Of course, as always happens, we then looked bloody stupid because on his debut in a crucial promotion battle with Burnley Maiga stole in late in the day to slam in an equaliser at the Loft End. Oh how the happy clappers enjoyed that one, rushing home from the match tissues in one hand and God knows what in the other to post on my Facebook wall.

But Maiga was fucking awful in that Burnley game apart from the goal, crossing the ball straight into the Lower Loft under zero pressure on three separate occasions, and rarely climbed above that level for the rest of his time at the club on the mercifully few occasions he made it into the first team. Seeing his name on the team sheet was akin to starting a match with ten men. At Bournemouth he was so laughably awful that at one stage he even seemed to offer a hand of apology to an increasingly irate away following in the side stand. At Leicester, which was by far his best performance for the club, his decision making and execution in the final third was that of somebody who’s actually not very mentally well.
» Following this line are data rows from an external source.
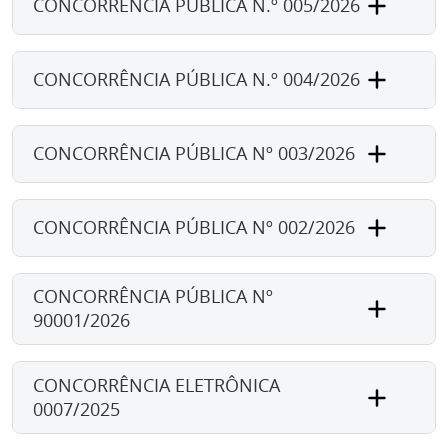
CONCORRÊNCIA PÚBLICA N.º 005/2026
CONCORRÊNCIA PÚBLICA N.º 004/2026
CONCORRÊNCIA PÚBLICA Nº 003/2026
CONCORRÊNCIA PÚBLICA Nº 002/2026
CONCORRÊNCIA PÚBLICA Nº
90001/2026
CONCORRÊNCIA ELETRÔNICA
0007/2025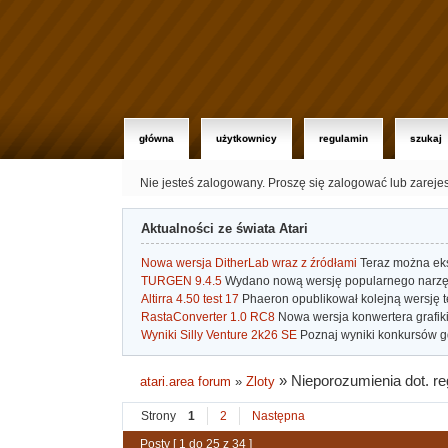
główna
użytkownicy
regulamin
szukaj
Nie jesteś zalogowany.
Proszę się zalogować lub zareje
Aktualności ze świata Atari
Nowa wersja DitherLab wraz z źródłami
Teraz można eks
TURGEN 9.4.5
Wydano nową wersję popularnego narzę
Altirra 4.50 test 17
Phaeron opublikował kolejną wersję t
RastaConverter 1.0 RC8
Nowa wersja konwertera grafiki 
Wyniki Silly Venture 2k26 SE
Poznaj wyniki konkursów gd
»
Nieporozumienia dot. r
atari.area forum
»
Zloty
Strony
1
2
Następna
Posty [ 1 do 25 z 34 ]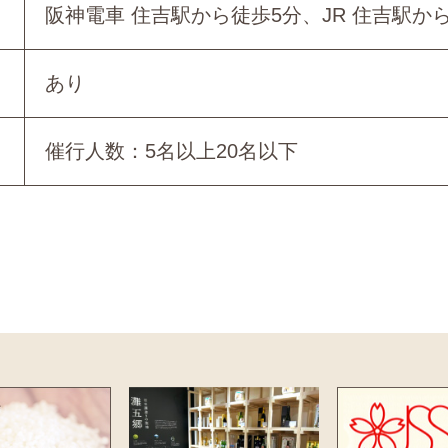
阪神電車 住吉駅から徒歩5分、JR 住吉駅から
あり
催行人数：5名以上20名以下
A vague suggestion that QPR were forced to take Maiga in exchange for the loan of Ravel Morrison — which doesn’t stand up to any great scrutiny — would only be meagre mitigation even if it were true.

It may be that Maiga settles in this country and goes onto enjoy a decent career in English football — his stats before he arrived at West Ham were half decent with 24 goals in 59 appearances for Sochaux — but if that is to happen he’ll have to change literally every single thing about his game from what we’ve seen at QPR over the past six months. On that evidence he’s a truly horrific footballer whose seven first team appearances while in W12 should have been made by Tom Hitchcock.

Stats:

Appearances: 2 starts and 6 sub appearances. 15 starts and 4 sub appearances for West Ham

Scoresheet: 1 goal scored (Burnley H) 0 assists. 2 goals scored for West Ham (Spurs A, West Brom H)

Discipline: 0 yellows

LFW Ratings: 6, 4, 5, 5, 5, 4, -, 4 = 4.71

Fans’ Average Rating: 4.26

Man of the Match Awards: 0

Others:

The signing of Javier Chevanton seemed odd. Excellent pedigree and an eye-catching substitute cameo at home to Barnsley on debut promised much, but ultimately he only featured once more as a sub in a defeat at Burnley and was then promptly released. Yet again, hard to make a case that those two appearances wouldn’t have been more use to Tom Hitchcock.

And then there’s Shaun Wright-Phillips. While it’s certainly QPR’s fault for giving him a contract of such length and value, and whatever anybody says they would of course do exactly what he’s doing in the same situation, he is a prime example of everything that’s wrong with not only QPR, but also the modern sport. Despite him offering no output whatsoever for a good eighteen months now, the money continues to pile up. Chances to go on loan at play some football — Charlton made an approach in January — are spurned.

At some stage a young Shaun Wright-Phillips will have dreamed of making it as a professional footballer. Is this what he dreamed of? Coining it in while never playing any actual football? I thought it was entirely wrong that he was allowed to go up the steps and collect the play-off final trophy with the rest of the team at Wembley having taken more than almost all of them in money this season while contributing absolutely nothing to the cause.

And the great news is, he’s got another 12 months of his contract still to run. Stealing a living.